═════ Data records ═════

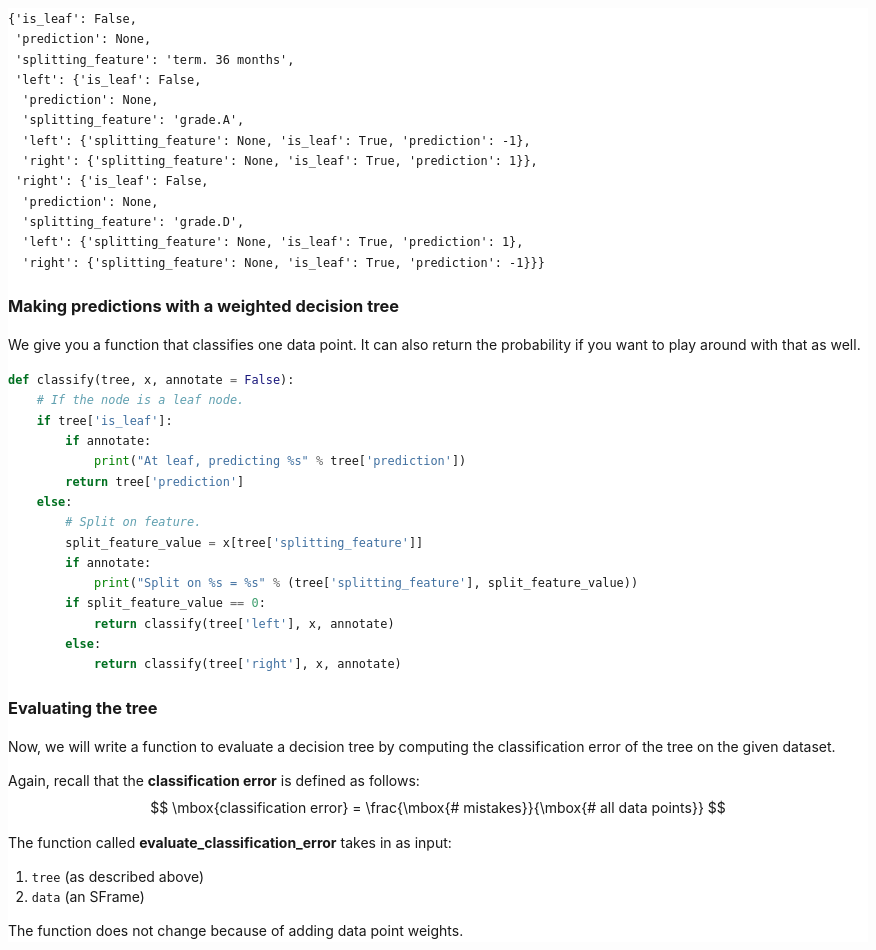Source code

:     {'is_leaf': False,
     'prediction': None,
     'splitting_feature': 'term. 36 months',
     'left': {'is_leaf': False,
      'prediction': None,
      'splitting_feature': 'grade.A',
      'left': {'splitting_feature': None, 'is_leaf': True, 'prediction': -1},
      'right': {'splitting_feature': None, 'is_leaf': True, 'prediction': 1}},
     'right': {'is_leaf': False,
      'prediction': None,
      'splitting_feature': 'grade.D',
      'left': {'splitting_feature': None, 'is_leaf': True, 'prediction': 1},
      'right': {'splitting_feature': None, 'is_leaf': True, 'prediction': -1}}}



### Making predictions with a weighted decision tree

We give you a function that classifies one data point. It can also return the probability if you want to play around with that as well.


```python
def classify(tree, x, annotate = False):   
    # If the node is a leaf node.
    if tree['is_leaf']:
        if annotate: 
            print("At leaf, predicting %s" % tree['prediction'])
        return tree['prediction'] 
    else:
        # Split on feature.
        split_feature_value = x[tree['splitting_feature']]
        if annotate: 
            print("Split on %s = %s" % (tree['splitting_feature'], split_feature_value))
        if split_feature_value == 0:
            return classify(tree['left'], x, annotate)
        else:
            return classify(tree['right'], x, annotate)
```

### Evaluating the tree

Now, we will write a function to evaluate a decision tree by computing the classification error of the tree on the given dataset.

Again, recall that the **classification error** is defined as follows:
$$
\mbox{classification error} = \frac{\mbox{# mistakes}}{\mbox{# all data points}}
$$

The function called **evaluate_classification_error** takes in as input:
1. `tree` (as described above)
2. `data` (an SFrame)

The function does not change because of adding data point weights.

═════

### Task item
The output should be exactly the lines from the one containing "Again, recall that" to the final line of the listing above, inclusive.

### Written answer
Again, recall that the **classification error** is defined as follows:
$$
\mbox{classification error} = \frac{\mbox{# mistakes}}{\mbox{# all data points}}
$$

The function called **evaluate_classification_error** takes in as input:
1. `tree` (as described above)
2. `data` (an SFrame)

The function does not change because of adding data point weights.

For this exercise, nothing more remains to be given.